I've used berkeley for hundreds of concurrent queries -- it is quite good in those situations, SQLlite is not -- its just not designed for those situations.
combining the two brings an easy interface that sqlite provide, and the concurrent performance that bdb has, is definitely providing value.
I do. I wrote a tool to help me understand what I could do on various storage tiers running as safely as possible. Here's one of my results from linode:
This is an awesome shootout! Be careful with BDB, its default tuning is geared more towards an embedded environment then a modern web-app. That's not to say it can't go fast!
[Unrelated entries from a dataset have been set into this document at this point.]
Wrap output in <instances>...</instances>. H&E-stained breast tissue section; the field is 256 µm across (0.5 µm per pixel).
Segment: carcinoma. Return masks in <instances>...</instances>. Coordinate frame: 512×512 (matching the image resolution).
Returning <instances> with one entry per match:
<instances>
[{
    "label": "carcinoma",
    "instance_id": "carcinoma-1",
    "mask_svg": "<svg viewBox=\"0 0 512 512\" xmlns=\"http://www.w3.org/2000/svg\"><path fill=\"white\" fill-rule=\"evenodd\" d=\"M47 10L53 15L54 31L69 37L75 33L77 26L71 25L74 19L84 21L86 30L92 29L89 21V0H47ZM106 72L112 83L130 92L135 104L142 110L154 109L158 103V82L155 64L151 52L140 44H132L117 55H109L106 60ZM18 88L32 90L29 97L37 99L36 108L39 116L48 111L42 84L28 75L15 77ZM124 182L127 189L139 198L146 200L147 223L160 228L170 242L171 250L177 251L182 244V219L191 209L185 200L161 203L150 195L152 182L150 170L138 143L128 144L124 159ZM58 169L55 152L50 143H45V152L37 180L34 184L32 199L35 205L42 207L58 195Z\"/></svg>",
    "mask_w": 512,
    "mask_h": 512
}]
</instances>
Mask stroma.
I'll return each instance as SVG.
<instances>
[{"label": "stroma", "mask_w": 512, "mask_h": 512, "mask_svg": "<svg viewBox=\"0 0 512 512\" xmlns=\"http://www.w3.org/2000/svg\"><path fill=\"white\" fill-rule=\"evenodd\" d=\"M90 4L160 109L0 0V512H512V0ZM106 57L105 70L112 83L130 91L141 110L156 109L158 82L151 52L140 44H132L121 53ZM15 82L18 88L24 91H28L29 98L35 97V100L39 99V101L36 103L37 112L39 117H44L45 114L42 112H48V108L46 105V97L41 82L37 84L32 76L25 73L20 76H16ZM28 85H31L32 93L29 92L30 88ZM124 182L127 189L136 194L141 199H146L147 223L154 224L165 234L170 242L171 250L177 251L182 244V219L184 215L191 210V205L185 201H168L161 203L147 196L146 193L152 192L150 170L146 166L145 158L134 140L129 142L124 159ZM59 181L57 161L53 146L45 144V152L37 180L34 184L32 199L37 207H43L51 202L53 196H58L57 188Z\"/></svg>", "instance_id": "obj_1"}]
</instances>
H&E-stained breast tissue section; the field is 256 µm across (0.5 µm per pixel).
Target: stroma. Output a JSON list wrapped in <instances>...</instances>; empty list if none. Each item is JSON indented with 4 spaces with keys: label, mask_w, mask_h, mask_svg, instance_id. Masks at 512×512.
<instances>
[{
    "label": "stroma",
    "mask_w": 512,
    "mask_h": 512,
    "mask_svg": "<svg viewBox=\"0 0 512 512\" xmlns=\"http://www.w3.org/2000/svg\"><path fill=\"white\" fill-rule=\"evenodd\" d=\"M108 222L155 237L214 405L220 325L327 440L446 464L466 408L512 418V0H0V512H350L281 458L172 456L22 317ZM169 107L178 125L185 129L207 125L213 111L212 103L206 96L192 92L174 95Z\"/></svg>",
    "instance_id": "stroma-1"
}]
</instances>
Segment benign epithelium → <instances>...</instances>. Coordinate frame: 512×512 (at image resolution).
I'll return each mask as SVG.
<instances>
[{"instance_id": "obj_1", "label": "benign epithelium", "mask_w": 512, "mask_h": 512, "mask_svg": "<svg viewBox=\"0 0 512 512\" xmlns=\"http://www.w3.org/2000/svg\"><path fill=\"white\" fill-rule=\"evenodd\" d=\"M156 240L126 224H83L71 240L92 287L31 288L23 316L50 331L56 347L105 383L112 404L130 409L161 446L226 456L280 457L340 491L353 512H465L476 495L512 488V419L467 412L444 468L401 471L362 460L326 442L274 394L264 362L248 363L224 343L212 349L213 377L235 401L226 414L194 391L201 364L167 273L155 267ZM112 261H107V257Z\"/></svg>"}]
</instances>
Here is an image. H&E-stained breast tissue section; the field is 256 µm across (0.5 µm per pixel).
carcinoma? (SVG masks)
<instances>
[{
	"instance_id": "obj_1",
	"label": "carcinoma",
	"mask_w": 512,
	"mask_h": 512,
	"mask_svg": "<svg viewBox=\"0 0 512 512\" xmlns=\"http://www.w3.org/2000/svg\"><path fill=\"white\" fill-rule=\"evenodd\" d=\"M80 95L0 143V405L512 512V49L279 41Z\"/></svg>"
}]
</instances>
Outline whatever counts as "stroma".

I took a look at your BDB demo and saw that you weren't creating the DBs in an environment, which meant every operation was straight to disk, and also meant that you weren't running with write-ahead logs (which will give you durability). I didn't look too closely to see if the other databases had caching enabled or not (or what their defaults were).
On my macbook air, configuring with caching (and no logging) yielded this from your benchmark:
Air:kvtest jamie$ ./bdb-test
Running test ``test test'' PASS
Running test ``write test'' Ran 284669 operations in 5s (56933 ops/s)
PASS
Of course, page caching makes all the difference :-)
I have nothing but good things to say about SQLite. Small. No dependencies. Lightning fast. Public domain. I use it exclusively for all things databases where the customer for whatever reason does not demand one of the other players. I'm glad to see a major actor in the DB industry picking up on it.
"As of version 3.6.23 (all statistics in the report are against that release of SQLite), the SQLite library consists of approximately 67.2 KSLOC of C code. (KSLOC means thousands of "Source Lines Of Code" or, in other words, lines of code excluding blank lines and comments.) By comparison, the project has 679 times as much test code and test scripts - 45678.3 KSLOC."